Villa Pacifica, Kapka Kassabova, Penguin Books 2010
Is Ireland the most plain yet mythological country in Europe? Are the people very different because they grow up believing all kind of (fairy) tales, in such a very western society? Is it a thing based in class, more faith in the wee folk from those that need their help? Either way, Denny needs to go back home after the death of his mother.
Denny was in Wales, trying to get into university, trying to make a better life for himself. Because home is a house with his alcoholic sister and violent brother, drug addicted friends and a black hole of a life that can only suck him down again.
It’s always easier to give in than to fight. Denny tries, floats, tries a little bit less and lets life take over again. It’s like a Dickensian fairy tale, feeling contemporary and from the deep past at the same time. It’s grubby and vibrant, an easy read that leaves you just slightly hopeful about the power one has over its own life.
Ghosts & Lightning, Trevor Byrne, Canongate 2009
My God, Mae thought.
You have to come in really big and really original to terrify me with mythological creatures, murderers or aliens. But show me the ordinary human being willingly going off the tracks ..that’s the horror you scare me with. That’s the horror Dave Eggers offers in this novel.
Of course, in the beginning is everything awesome. Young Mae finally gets a job at this amazing, progressive company that is going to make the world a better place through the internet and social media. So they are surprisingly thorough about your online presence, and a bit demanding about sharing everything you do, but it’s only out of interest. Which other big company is interested in its personnel like that?
If you’re a hero long enough, you’ll be around to see yourself turn into a villain. There is goodwill. So much goodwill that it smothers, chokes, stalks and kills. Because what used to be optional, becomes mandatory. Secrets are bad, privacy is bad, continuous sharing is the only way to live. And plenty people agree to living it.
I don’t expect this to be a realistic image of the future, but it is definitely scary enough to avoid your feeds and time lines for a while.
The Circle, Dave Eggers, Hamish Hamilton 2013
It was like a clock going slowly tick … tick … tick … tick … tick … Baxter could hear it now and he could feel it ticking not just in his head but somehow too inside his stomach as he lay in the grey light of dawn, hot and sleepless in the narrow tousled bench bed at the back of the cramped caravan.
This was one of those books I keep noticing yet always putting back on the shelf.
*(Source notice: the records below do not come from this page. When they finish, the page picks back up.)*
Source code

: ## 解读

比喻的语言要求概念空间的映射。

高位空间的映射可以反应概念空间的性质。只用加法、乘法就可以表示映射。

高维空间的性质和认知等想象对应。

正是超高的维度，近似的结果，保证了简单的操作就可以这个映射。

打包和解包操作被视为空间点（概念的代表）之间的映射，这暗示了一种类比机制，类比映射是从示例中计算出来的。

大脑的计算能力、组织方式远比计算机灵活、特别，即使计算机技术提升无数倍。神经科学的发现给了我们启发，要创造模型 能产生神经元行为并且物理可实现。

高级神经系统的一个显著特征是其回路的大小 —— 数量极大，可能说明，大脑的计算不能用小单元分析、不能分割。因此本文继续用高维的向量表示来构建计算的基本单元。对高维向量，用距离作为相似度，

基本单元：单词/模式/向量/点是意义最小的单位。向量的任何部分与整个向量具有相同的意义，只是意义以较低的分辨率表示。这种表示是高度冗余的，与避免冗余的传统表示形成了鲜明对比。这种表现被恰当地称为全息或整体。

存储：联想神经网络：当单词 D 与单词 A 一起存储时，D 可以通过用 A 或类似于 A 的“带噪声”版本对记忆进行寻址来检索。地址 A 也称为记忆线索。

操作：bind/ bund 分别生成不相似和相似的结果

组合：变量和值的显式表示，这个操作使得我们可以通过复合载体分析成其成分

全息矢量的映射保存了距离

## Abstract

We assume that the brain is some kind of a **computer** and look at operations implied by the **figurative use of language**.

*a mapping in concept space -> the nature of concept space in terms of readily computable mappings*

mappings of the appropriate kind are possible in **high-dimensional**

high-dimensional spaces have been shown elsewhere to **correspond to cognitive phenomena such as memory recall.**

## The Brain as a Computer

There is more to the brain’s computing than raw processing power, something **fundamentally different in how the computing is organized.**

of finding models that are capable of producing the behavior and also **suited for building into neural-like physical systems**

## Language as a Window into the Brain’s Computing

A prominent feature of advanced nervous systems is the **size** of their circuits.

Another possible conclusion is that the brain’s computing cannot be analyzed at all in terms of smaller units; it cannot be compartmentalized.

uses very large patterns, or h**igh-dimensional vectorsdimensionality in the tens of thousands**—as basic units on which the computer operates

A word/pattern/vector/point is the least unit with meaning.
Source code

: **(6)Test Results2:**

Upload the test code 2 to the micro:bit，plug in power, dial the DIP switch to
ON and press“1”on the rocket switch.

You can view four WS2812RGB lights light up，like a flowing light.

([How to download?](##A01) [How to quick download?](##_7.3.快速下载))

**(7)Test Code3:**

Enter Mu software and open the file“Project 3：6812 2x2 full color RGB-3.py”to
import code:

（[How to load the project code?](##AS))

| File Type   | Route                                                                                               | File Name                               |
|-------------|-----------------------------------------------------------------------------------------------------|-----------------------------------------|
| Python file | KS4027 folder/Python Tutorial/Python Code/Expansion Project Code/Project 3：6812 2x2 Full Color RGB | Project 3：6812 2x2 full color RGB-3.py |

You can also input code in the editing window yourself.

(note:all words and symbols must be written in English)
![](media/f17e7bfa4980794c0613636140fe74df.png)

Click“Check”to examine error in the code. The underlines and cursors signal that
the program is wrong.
I should have kept this one shelved. Not because it was completely terrible, but definitely not satisfying. A book has to be more wild, exciting, stimulating than this one to have the reader agree with being not satisfied. Now there’s just the familiar ‘huh’ feeling of reading a last page before its time.
“Quirky” one review on the back calls it. I’d go with sad, so very sad. There’s a family in the sixties and the woman killed her dreams for her husband and children while he is a pathological liar with debts and mistresses. The reader follows “how five people get a second chance”, adding two random men instead of the very probably suffering daughter as well. Maybe because the sixties are so very much a men’s world.
The pathological liar is being hunted down for his sins, and things domino-down from there. It’s mildly satisfying, but knowing the character, there will be no lesson nor savior. Just sadness for those that have morals.